We build our framework into HubSpot so teams can see all data, dashboards and metrics. This allows them to 1) understand how they are measuring the KPIs against business objectives 2) make accurate, data-driven decisions, including, from a sales perspective, the ability to more accurately forecast revenue 3) better understand and cater to audience, targets and customers. This point is key: 62% of people aren’t loyal to a brand if it doesn’t provide a personalised experience, up 17% since 2021. You can’t personalise if you don’t understand them. 
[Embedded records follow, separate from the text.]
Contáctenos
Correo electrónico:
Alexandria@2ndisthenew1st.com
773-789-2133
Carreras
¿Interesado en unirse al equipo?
This approach is backed by McKinsey data; according to them, one of the things top-performing SaaS companies do differently is, “pull granular operating data from across the business into integrated dashboards that make it easy for leaders to see the relationship between specific, often siloed, sales and marketing activities and overall growth outcomes.”

Alignment of teams

We talk a lot about team alignment at BIAS, because we think it’s the biggest driver of revenue growth and opportunity for your business. We’ve seen it, we’ve made it happen, but the stats also agree with us: According to HubSpot, 52% of leaders say the byproduct of team misalignment is low revenue. In the US alone, marketing and sales teams waste approximately $1 trillion annually due to lack of coordination. When they do, they generate 208% more revenue from their marketing. 
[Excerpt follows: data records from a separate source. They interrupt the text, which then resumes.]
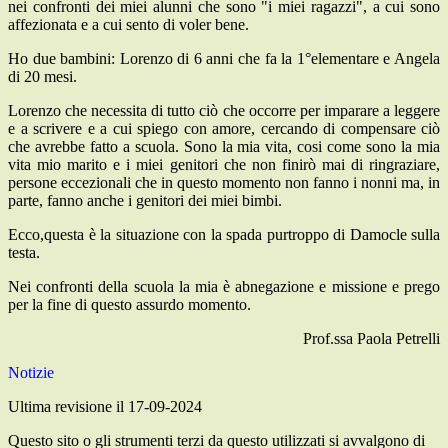
nei confronti dei miei alunni che sono "i miei ragazzi", a cui sono
affezionata e a cui sento di voler bene.
Ho due bambini: Lorenzo di 6 anni che fa la 1°elementare e Angela
di 20 mesi.
Lorenzo che necessita di tutto ciò che occorre per imparare a leggere
e a scrivere e a cui spiego con amore, cercando di compensare ciò
che avrebbe fatto a scuola. Sono la mia vita, cosi come sono la mia
vita mio marito e i miei genitori che non finirò mai di ringraziare,
persone eccezionali che in questo momento non fanno i nonni ma, in
parte, fanno anche i genitori dei miei bimbi.
Ecco,questa è la situazione con la spada purtroppo di Damocle sulla
testa.
Nei confronti della scuola la mia è abnegazione e missione e prego
per la fine di questo assurdo momento.
Prof.ssa Paola Petrelli
Notizie
Ultima revisione il 17-09-2024
Questo sito o gli strumenti terzi da questo utilizzati si avvalgono di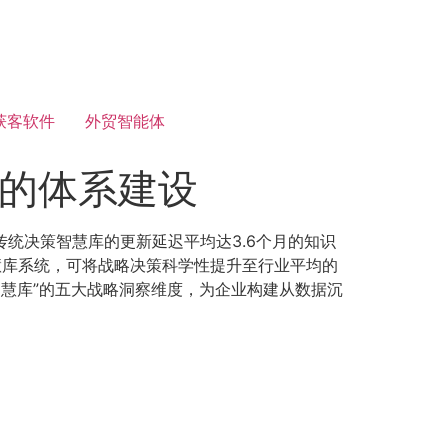
获客软件
外贸智能体
”的体系建设
传统决策智慧库的更新延迟平均达3.6个月的知识
慧库系统，可将战略决策科学性提升至行业平均的
“智慧库”的五大战略洞察维度，为企业构建从数据沉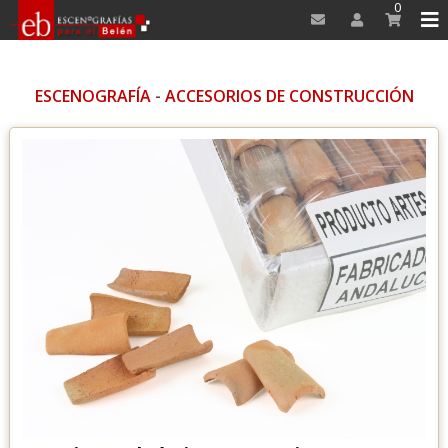
0
ESCENOGRAFÍA
-
ACCESORIOS DE CONSTRUCCIÓN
With our approach, essential marketing, customer experience, product and sales enablement outputs that require cross-functional input are built in the CRM so that teams function collaboratively. This collaboration is also born from the transparency that a 360-degree view of the customer begets; departments start to see and understand the value other teams bring to the table. 

Another happy by-product of no silos, greater insight, transparency and collaboration is reduced employee frustration and increased engagement. Gallup found that, “Highly engaged business units achieve a 10% difference in customer ratings and an 18% difference in sales…resulting in a 23% difference in profitability”. Everybody wins. 

Alignment of revenue-based metrics

As your teams start to all pull in the same direction, it’s key to cement this with revenue-based metrics aligning teams to goals; and these should include improved customer experience, retention, expansion and conversion revenue objectives. Because Marketing is a revenue team, just like sales. And Customer Success (CS) is a revenue team, just like sales. Set clear objectives based on the company’s overarching goals and outline their role in achieving those. 

It’s critical that you start treating these departments as a part of your revenue teams from the get-go. According to the aforementioned McKinsey study, a focus on net retention sets high-performing SaaS businesses apart. They “are able to deliver 20% growth every year without adding a single new customer.” So the numbers speak for themselves.

Time and again we see companies coming to us to reorient the ship when their go-to-market strategy has foundered. They’re failing to hit targets because Sales and Marketing are struggling through a lack of cohesiveness and alignment and/or misuse of the tools available (90% of teams are misaligned across strategy, process, content and culture and both teams overwhelmingly think this negatively impacts the business and customer). Or they haven’t done the deep customer research required to build messaging that resonates and enablement collateral that converts. Often, in our experience it’s both. 

However, a culture of sustainable growth and revenue is achievable from the start-up stage, and can be built into the very bedrock via your GTM strategy. And you don’t need to sacrifice speed with the ARISE framework - we can still get you to market in 90 days. 

At BIAS we see ARISE as your complete foundation. By understanding the pain founders face from recruiting people to run this, to underestimating the value of a comprehensive playbook, to feeling rushed by your VC/investor(s) to “just get results”, we’ve got your back.